Judge of Calcutta High Court
- Incumbent
- Assumed office 30 October 2013
- Nominated by: P. Sathasivam
- Appointed by: Pranab Mukherjee
- Acting Chief Justice
- In office 21 June 2026 – 8 September 2026
- Appointed by: Droupadi Murmu
- Preceded by: Sujoy Paul
- Succeeded by: R. V. Ghuge

Personal details
- Born: 27 November 1967 (age 58) Kolkata, West Bengal
- Education: L.L.B, LL.M

= Tapabrata Chakraborty =

Indian Judge (born 1967)

Tapabrata Chakraborty (born 27 November 1967) is an Indian judge who is currently judge of the Calcutta High Court.

== Career ==
Chakraborty was born in 1967 into a lawyer family of Kolkata. He obtained LL.B degree and enrolled as Advocate on 29 January 1991. He practised in Constitutional, Civil, Educational and Service related litigation in the High Court. On 30 October 2013, Chakraborty was elevated as Additional Judge of the High Court.
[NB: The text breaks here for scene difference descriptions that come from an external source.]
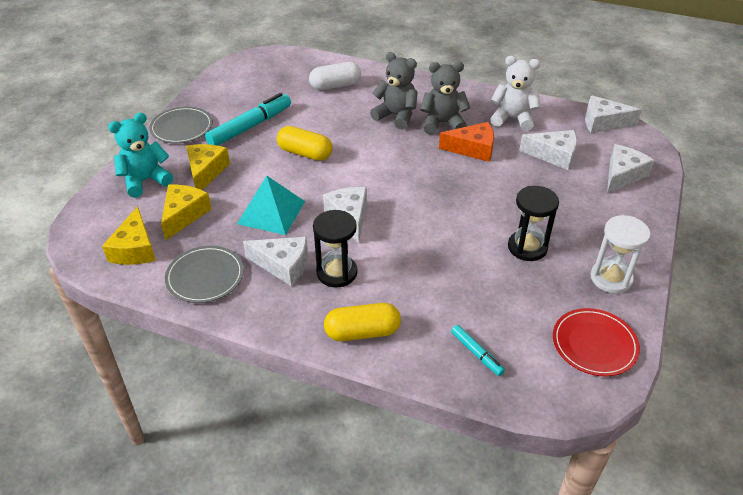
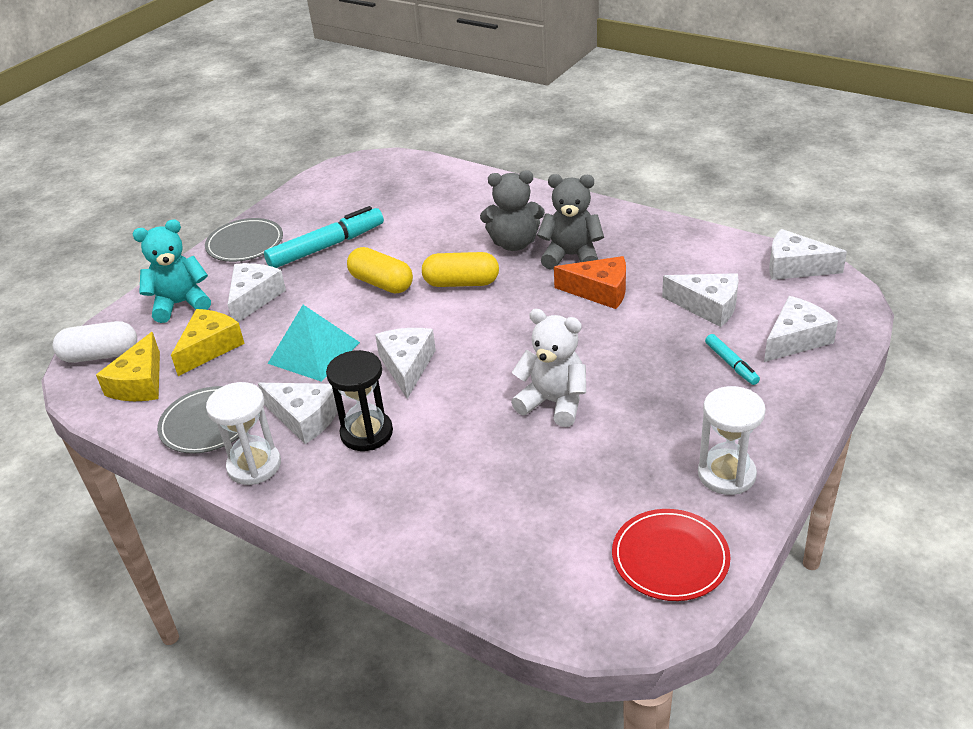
camera: 15 degrees right, 5 degrees down
yellow cheese [186,144,230,190] -> white cheese [227,263,286,322]
white capsule [309,62,361,90] -> white capsule moved to [53,321,137,363]
yellow capsule [324,303,401,341] -> yellow capsule moved to [422,252,499,287]
grey teddy bear [370,52,418,130] -> grey teddy bear turned 135 degrees clockwise [480,170,545,251]
turquoise marker [451,325,505,376] -> turquoise marker moved to [705,334,760,385]
white teddy bear [490,56,540,131] -> white teddy bear moved to [511,309,586,427]
black hourglass [508,186,559,261] -> none
none -> white hourglass [206,382,281,485]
He became the Permanent Judge on 14 March 2016. After the retirement of Chief Justice Sujoy Paul, he was appointed as the acting Chief Justice of the Calcutta High Court on 21 June 2026 and held the charge till 7 September 2026 when Ravindra Vithalrao Ghuge was appointed as new permanent chief justice.